[Named joint coordinates]
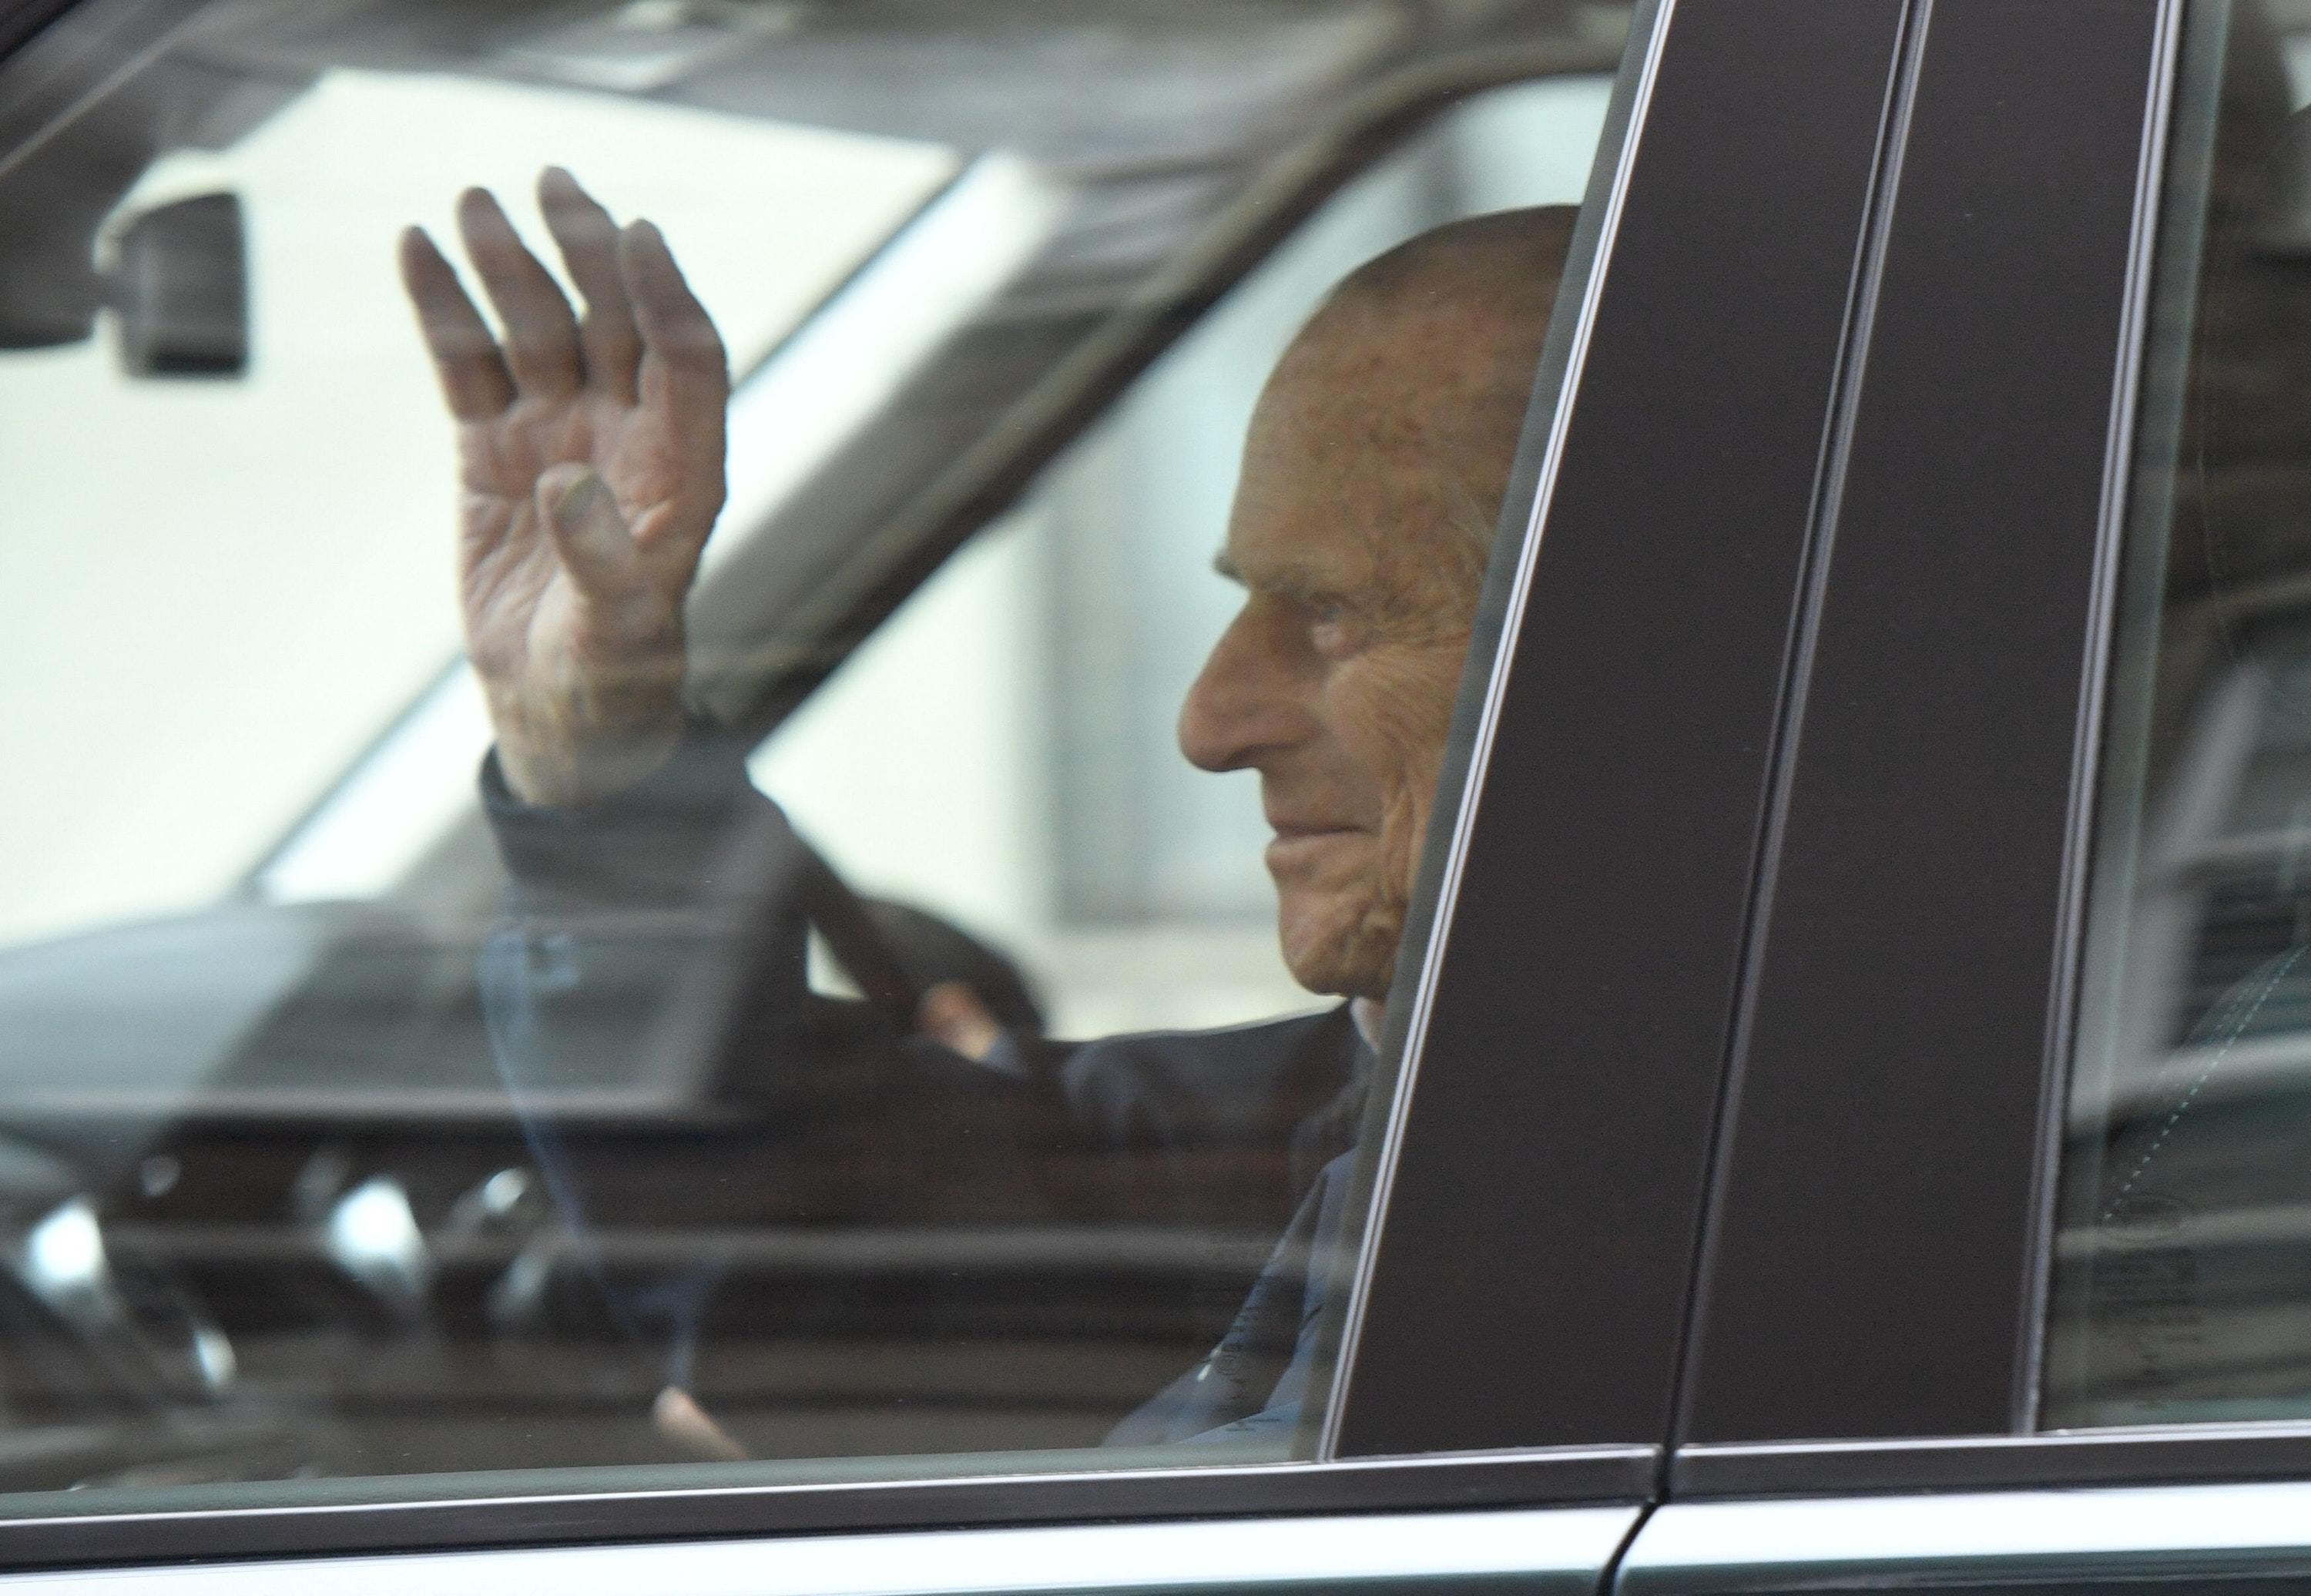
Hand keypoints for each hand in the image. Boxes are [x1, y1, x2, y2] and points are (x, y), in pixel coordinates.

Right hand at [399, 168, 728, 805]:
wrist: (560, 711)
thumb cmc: (613, 678)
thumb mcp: (619, 635)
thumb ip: (605, 562)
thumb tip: (567, 482)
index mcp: (684, 474)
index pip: (686, 361)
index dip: (667, 298)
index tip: (640, 235)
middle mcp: (628, 439)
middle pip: (614, 321)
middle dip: (587, 253)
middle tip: (554, 186)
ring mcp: (559, 435)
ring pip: (537, 330)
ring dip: (510, 266)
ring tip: (474, 203)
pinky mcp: (497, 451)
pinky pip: (470, 364)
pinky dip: (445, 311)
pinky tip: (418, 248)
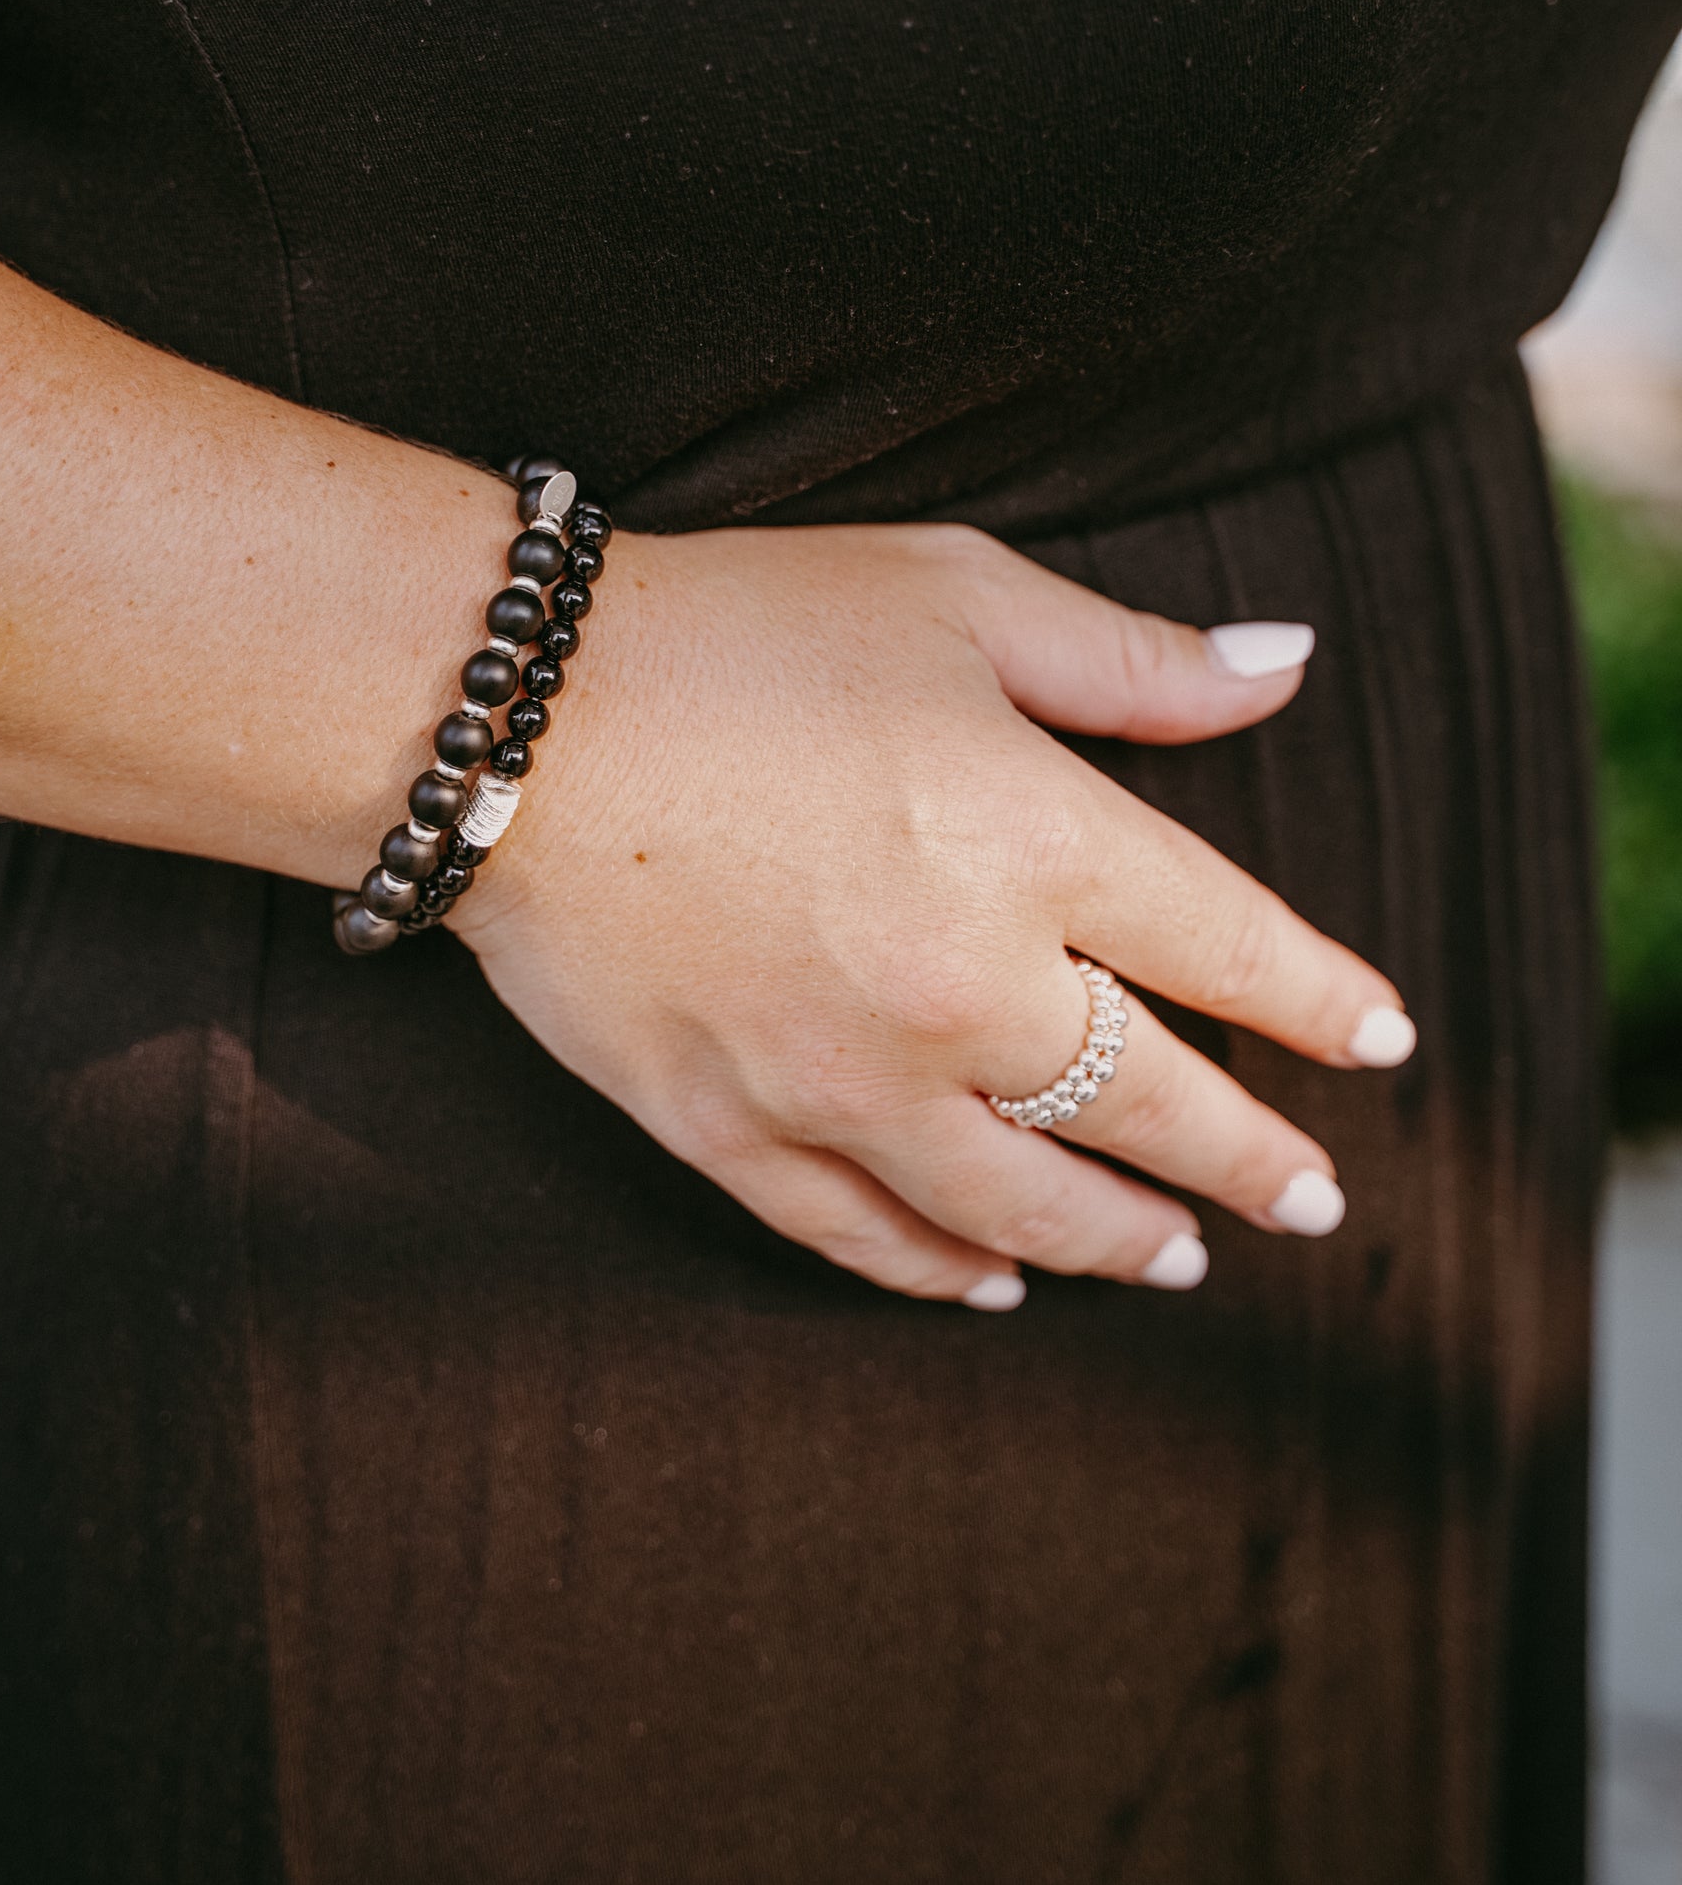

== The task ==
Give all entries again verbatim, without any images.

== Your response ==
Hand keypoints for each hand in the image. Boxes are [x1, y1, x2, y2] and points are (x, y), in pixel coordinates.

Right hand at [399, 168, 728, 805]:
wrist: (560, 711)
thumb cmc: (613, 678)
thumb mcp: (619, 635)
thumb ip: (605, 562)
thumb tip: (567, 482)
index mcp: (684, 474)
index pip: (686, 361)
index dip: (667, 298)
index tip: (640, 235)
middle mcp: (628, 439)
middle pip: (614, 321)
middle dip: (587, 253)
middle tip: (554, 186)
ring mcp: (559, 435)
ring pip: (537, 330)
ring dip: (510, 266)
ring tip: (474, 203)
pinky mcp: (497, 451)
pinky pip: (470, 364)
pinky dip: (445, 311)
pinky tip: (418, 248)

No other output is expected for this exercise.